Lastly, and the options that many students choose is to work alongside attending college. Some students choose to both worth and study full time. While others choose to do both on a part-time basis. Although, it is your own personal circumstances are likely to dictate which is most suitable for you.
It is, however, worth mentioning that working while studying isn’t always an easy option. After all, you will have double the responsibilities on your time. Something that can be difficult when it comes to midterms and finals.
It is also something that can get in the way of the more social college experience, which is an integral part of living away from home for many students too. Although, such disadvantages are often thought to be worth it by those that are determined not to get into debt before they take on their first job role.
How to study effectively
You will also need to have excellent study skills to thrive in a college environment. Now, you may think that you have this down already, after all, you’ve gone through high school successfully, haven’t you?
Of course, the jump from high school to college is a big one. Many people can struggle to keep up, especially if they aren’t great at note-taking and organization. Luckily, there is no need to reinvent the wheel as there are plenty of well-established methods for note-taking and organization. In fact, such methods can make information easier to remember, as well.

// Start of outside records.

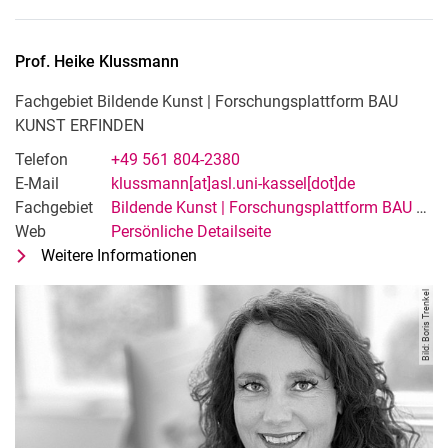
Prof.
Heike
Klussmann
Fachgebiet Bildende Kunst | Forschungsplattform BAU
KUNST ERFINDEN
Telefon
+49 561 804-2380
E-Mail
klussmann[at]asl.uni-kassel[dot]de
Fachgebiet
Bildende Kunst | Forschungsplattform BAU KUNST ERFINDEN
Web
Persönliche Detailseite
Weitere Informationen
zu Prof. Heike Klussmann
Fachgebiet Bildende Kunst | Fors
Bild: Boris Trenkel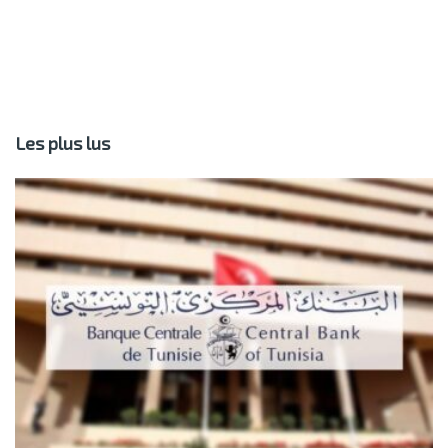
Les plus lus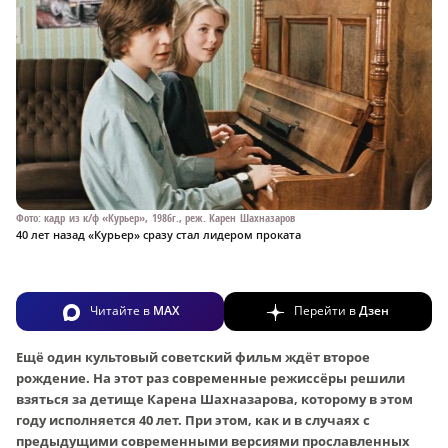
Фото: кадр из к/ф «Курьер», 1986г., реж. Карен Шахназаров
40 лет назад «Курьер» сразу стал лидером проката
Читайте в
MAX
Перейти в
Дзен
Ещё один культовый советский фильм ждёт второе
рождение. На этот раз современные режиссёры решили
взяться за детище Карена Шахназарова, которому в этом
году исполняется 40 лет. При этом, как и в случаях с
предыдущими современными версиями прославленных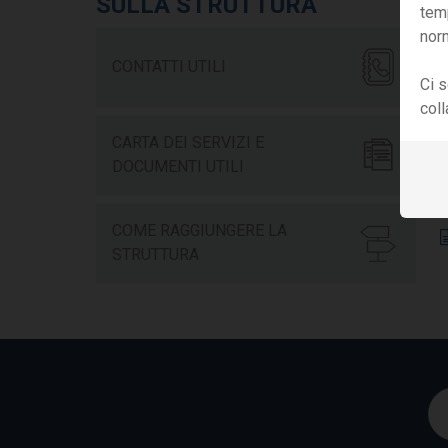
SULLA STRUTTURA
tem
nor
CONTATTI UTILI
Ci s
col
S
CARTA DEI SERVIZI E
DOCUMENTI UTILI
COME RAGGIUNGERE LA
STRUTTURA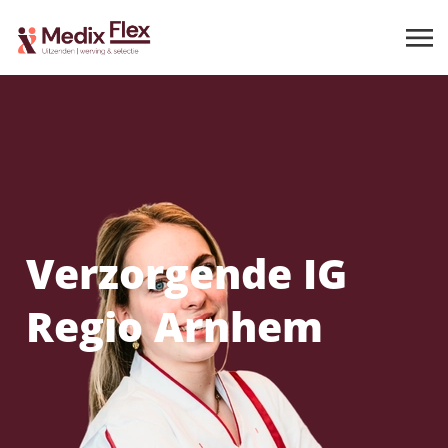
Verzorgende IG
Regio Arnhem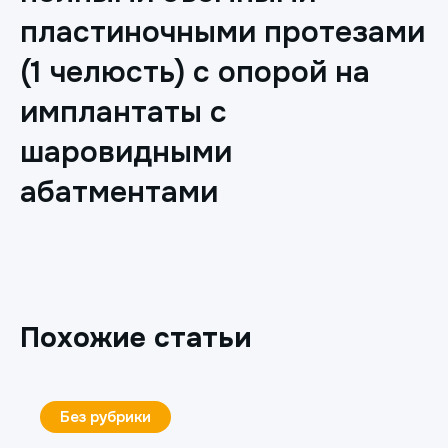
пластиночными протезами
(1 челюсть) с опорой на
имплантаты с
шаровидными
абатментами
Похожие статьи
Без рубрики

One such method is the Cornell note system, which is where you divide your page into three parts. You then use the central part for notes as you go along. With the side being used for important headings and titles. Then the bottom third of the page can then be used to summarize what is above or add key questions and keywords to your notes. Something that means you will be actively engaging with the information rather than just reading it and copying it down.
Alternatively, for those who prefer a more visual style of learning, why not go for a mind map instead? In fact, you can find out all about how to create these and how they can be used to learn, memorize, and form connections in the video below.
Maintaining your mental health as a student
Lastly, when it comes to thriving at college, you must learn to take care of your mental and physical health outside of your studies as well. This is because college can be an incredibly stressful time for many people. What with the pressure to perform, as well as the need to work and live away from home.
Taking care of your mental health is essential to thriving at college, and in your later career.
To that end, regular exercise fun need to be scheduled into your week, along with your studies too. Be aware that if you are struggling with any aspect of college life, there are always professionals available on campus that can provide you with help.
In fact, do remember that not everyone prospers all of the time at college. However, this doesn’t mean that you aren’t cut out for degree-level study. Or that you have to sacrifice this vital stage in preparing for your future career. In fact, it just means you need a little help adjusting one or two aspects of your college experience. Something that should then ensure you not only survive, but genuinely thrive during the essential step in your career development that is college.